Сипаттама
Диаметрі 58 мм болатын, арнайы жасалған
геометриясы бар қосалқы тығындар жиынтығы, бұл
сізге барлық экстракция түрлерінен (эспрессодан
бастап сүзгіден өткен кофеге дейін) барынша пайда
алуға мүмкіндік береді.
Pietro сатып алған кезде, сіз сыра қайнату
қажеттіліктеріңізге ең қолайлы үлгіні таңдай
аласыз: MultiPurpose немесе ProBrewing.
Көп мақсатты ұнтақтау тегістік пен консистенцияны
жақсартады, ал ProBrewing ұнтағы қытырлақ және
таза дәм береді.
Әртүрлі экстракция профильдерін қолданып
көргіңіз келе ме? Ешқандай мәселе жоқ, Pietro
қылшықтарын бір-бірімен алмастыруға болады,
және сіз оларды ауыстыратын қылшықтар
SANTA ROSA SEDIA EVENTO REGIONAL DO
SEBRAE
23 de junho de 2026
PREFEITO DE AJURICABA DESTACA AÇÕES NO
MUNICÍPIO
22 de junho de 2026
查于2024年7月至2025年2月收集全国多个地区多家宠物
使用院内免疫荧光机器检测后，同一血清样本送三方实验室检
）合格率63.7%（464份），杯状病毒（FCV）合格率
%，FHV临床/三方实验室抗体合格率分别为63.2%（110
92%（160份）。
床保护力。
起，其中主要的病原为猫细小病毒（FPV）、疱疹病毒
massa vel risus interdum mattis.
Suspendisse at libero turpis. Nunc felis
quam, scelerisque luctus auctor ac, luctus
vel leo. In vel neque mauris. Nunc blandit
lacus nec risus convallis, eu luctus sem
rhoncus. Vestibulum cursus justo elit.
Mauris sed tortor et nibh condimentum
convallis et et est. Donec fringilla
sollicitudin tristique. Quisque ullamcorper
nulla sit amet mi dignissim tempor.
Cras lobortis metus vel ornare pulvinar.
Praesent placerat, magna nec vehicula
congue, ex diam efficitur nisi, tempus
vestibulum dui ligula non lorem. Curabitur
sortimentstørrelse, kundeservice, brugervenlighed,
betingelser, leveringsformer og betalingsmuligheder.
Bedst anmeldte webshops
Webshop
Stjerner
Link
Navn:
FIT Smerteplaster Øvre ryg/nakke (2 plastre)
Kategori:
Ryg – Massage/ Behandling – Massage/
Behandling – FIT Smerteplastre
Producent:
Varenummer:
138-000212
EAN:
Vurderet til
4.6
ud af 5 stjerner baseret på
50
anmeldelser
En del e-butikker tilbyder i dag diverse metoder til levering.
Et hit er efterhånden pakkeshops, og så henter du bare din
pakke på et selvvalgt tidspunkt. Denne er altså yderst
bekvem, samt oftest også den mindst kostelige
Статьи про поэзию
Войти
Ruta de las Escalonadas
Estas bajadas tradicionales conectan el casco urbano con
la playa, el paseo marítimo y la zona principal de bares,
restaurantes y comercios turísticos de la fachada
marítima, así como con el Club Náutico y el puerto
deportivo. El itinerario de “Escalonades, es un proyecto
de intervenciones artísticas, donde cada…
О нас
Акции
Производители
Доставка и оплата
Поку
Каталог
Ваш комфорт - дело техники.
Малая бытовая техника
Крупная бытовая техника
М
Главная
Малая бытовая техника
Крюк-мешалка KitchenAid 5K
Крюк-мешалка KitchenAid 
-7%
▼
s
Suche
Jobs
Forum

* _Exercise objective_: Restate the whole set of entries exactly.

* _Response to this task_:
Сипаттама
Диаметрі 58 мм болатын, арнайы жасалған
геометриясы бар қосалқы тығындар жиынтығы, бұл
сізге барлық экстракция түрлерінен (эспрессодан
бастап сүзгіден өткен кофеге дейін) барынша пайда
алуға мүмкіндік береді.
Pietro сатып алған кезде, сіз сыра қайнату
қажеттіліктеріңізге ең қолайлы үлгіні таңдай
аласыз: MultiPurpose немесе ProBrewing.
Көп мақсатты ұнтақтау тегістік пен консистенцияны
жақсартады, ал ProBrewing ұнтағы қытырлақ және
таза дәм береді.
Әртүрлі экстракция профильдерін қолданып
көргіңіз келе ме? Ешқандай мәселе жоқ, Pietro
қылшықтарын бір-бірімен алмастыруға болады,
және сіз оларды ауыстыратын қылшықтар
SANTA ROSA SEDIA EVENTO REGIONAL DO
SEBRAE
23 de junho de 2026
PREFEITO DE AJURICABA DESTACA AÇÕES NO
MUNICÍPIO
22 de junho de 2026
查于2024年7月至2025年2月收集全国多个地区多家宠物
使用院内免疫荧光机器检测后，同一血清样本送三方实验室检
）合格率63.7%（464份），杯状病毒（FCV）合格率
%，FHV临床/三方实验室抗体合格率分别为63.2%（110
92%（160份）。
床保护力。
起，其中主要的病原为猫细小病毒（FPV）、疱疹病毒
massa vel risus interdum mattis.
Suspendisse at libero turpis. Nunc felis
quam, scelerisque luctus auctor ac, luctus
vel leo. In vel neque mauris. Nunc blandit
lacus nec risus convallis, eu luctus sem
rhoncus. Vestibulum cursus justo elit.
Mauris sed tortor et nibh condimentum
convallis et et est. Donec fringilla
sollicitudin tristique. Quisque ullamcorper
nulla sit amet mi dignissim tempor.
Cras lobortis metus vel ornare pulvinar.
Praesent placerat, magna nec vehicula
congue, ex diam efficitur nisi, tempus
vestibulum dui ligula non lorem. Curabitur
sortimentstørrelse, kundeservice, brugervenlighed,
betingelser, leveringsformer og betalingsmuligheder.
Bedst anmeldte webshops
Webshop
Stjerner
Link
Navn:
FIT Smerteplaster Øvre ryg/nakke (2 plastre)
Kategori:
Ryg – Massage/ Behandling – Massage/
Behandling – FIT Smerteplastre
Producent:
Varenummer:
138-000212
EAN:
Vurderet til
4.6
ud af 5 stjerner baseret på
50
anmeldelser
En del e-butikker tilbyder i dag diverse metoder til levering.
Et hit er efterhånden pakkeshops, og så henter du bare din
pakke på et selvvalgt tidspunkt. Denne er altså yderst
bekvem, samt oftest også den mindst kostelige
Статьи про поэзию
Войти
Ruta de las Escalonadas
Estas bajadas tradicionales conectan el casco urbano con
la playa, el paseo marítimo y la zona principal de bares,
restaurantes y comercios turísticos de la fachada
marítima, así como con el Club Náutico y el puerto
deportivo. El itinerario de “Escalonades, es un proyecto
de intervenciones artísticas, donde cada…
О нас
Акции
Производители
Доставка и оплата
Поку
Каталог
Ваш комфорт - дело техники.
Малая бытовая техника
Крупная бытовая техника
М
Главная
Малая бытовая техника
Крюк-мешалка KitchenAid 5K
Крюк-мешалка KitchenAid 
-7%
▼
s
Suche
Jobs
Forum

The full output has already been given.